About this exercise:
Could you give the lines of the data below, from the line with "with specific coordinate" to the line with "Auf den folgenden" (both included), as a JSON list of strings with one string per line, skipping blank lines and leaving the pictures out?

-- Working data follows --

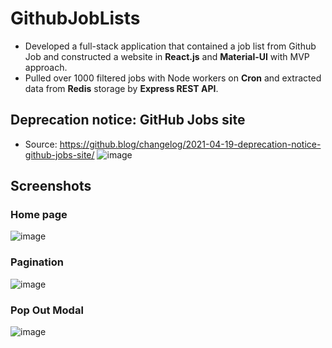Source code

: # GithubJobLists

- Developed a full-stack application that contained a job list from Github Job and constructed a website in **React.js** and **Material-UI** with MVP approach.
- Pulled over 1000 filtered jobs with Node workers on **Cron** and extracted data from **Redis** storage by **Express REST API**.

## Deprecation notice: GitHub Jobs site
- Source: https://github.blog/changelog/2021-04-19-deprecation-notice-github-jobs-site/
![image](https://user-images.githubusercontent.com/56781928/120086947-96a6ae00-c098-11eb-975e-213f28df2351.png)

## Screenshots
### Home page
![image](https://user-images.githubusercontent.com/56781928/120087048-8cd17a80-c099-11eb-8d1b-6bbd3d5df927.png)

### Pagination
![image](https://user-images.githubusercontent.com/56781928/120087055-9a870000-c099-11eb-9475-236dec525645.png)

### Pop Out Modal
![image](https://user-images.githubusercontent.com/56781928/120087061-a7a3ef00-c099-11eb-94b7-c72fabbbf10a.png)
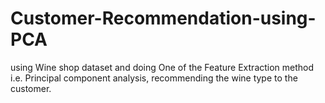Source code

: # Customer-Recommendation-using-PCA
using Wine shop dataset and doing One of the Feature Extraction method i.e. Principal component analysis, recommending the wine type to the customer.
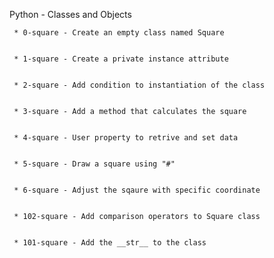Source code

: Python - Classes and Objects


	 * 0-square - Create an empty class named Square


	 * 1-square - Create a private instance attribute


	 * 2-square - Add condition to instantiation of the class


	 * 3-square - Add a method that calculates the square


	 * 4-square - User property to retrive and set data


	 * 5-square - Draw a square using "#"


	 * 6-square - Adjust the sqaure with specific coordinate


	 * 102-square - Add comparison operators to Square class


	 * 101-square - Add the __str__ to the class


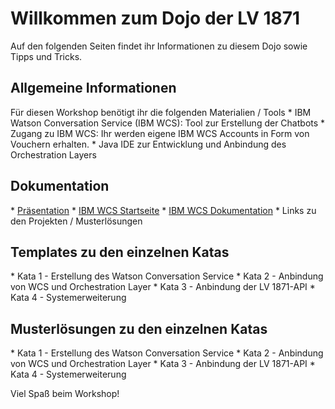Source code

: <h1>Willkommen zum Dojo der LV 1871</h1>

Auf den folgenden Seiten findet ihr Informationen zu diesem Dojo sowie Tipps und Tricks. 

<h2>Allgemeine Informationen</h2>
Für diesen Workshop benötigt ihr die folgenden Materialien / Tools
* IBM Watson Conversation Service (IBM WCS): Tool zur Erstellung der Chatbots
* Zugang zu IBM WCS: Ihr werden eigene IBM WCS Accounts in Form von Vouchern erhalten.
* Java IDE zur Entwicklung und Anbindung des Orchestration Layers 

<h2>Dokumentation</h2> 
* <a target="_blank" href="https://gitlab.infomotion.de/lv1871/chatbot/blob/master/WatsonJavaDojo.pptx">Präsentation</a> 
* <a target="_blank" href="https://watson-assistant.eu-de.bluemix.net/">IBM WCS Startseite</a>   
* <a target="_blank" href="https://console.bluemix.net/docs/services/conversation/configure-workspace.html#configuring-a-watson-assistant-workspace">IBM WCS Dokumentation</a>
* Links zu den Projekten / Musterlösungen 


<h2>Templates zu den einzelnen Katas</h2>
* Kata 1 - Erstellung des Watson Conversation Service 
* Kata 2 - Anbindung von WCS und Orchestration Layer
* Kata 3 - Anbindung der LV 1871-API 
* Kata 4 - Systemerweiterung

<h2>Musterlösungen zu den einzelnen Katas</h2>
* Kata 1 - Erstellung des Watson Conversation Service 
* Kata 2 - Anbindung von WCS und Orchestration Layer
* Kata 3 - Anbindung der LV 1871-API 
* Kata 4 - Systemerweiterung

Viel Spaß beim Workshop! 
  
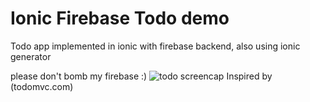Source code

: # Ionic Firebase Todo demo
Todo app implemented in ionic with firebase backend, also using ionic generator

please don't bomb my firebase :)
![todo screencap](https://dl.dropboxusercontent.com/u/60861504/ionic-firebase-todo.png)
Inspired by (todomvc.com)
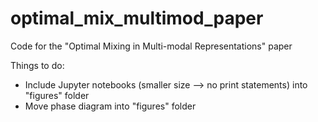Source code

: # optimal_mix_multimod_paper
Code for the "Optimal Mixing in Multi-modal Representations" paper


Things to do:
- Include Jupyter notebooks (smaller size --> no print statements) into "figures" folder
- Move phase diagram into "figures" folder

-- Working data concluded --

Answer to this problem:
[
  "\t * 6-square - Adjust the sqaure with specific coordinate",
  "\t * 102-square - Add comparison operators to Square class",
  "\t * 101-square - Add the __str__ to the class",
  "Source code",
  ": <h1>Willkommen zum Dojo der LV 1871</h1>",
  "Auf den folgenden Seiten findet ihr Informationen zu diesem Dojo sowie Tipps und Tricks. "
]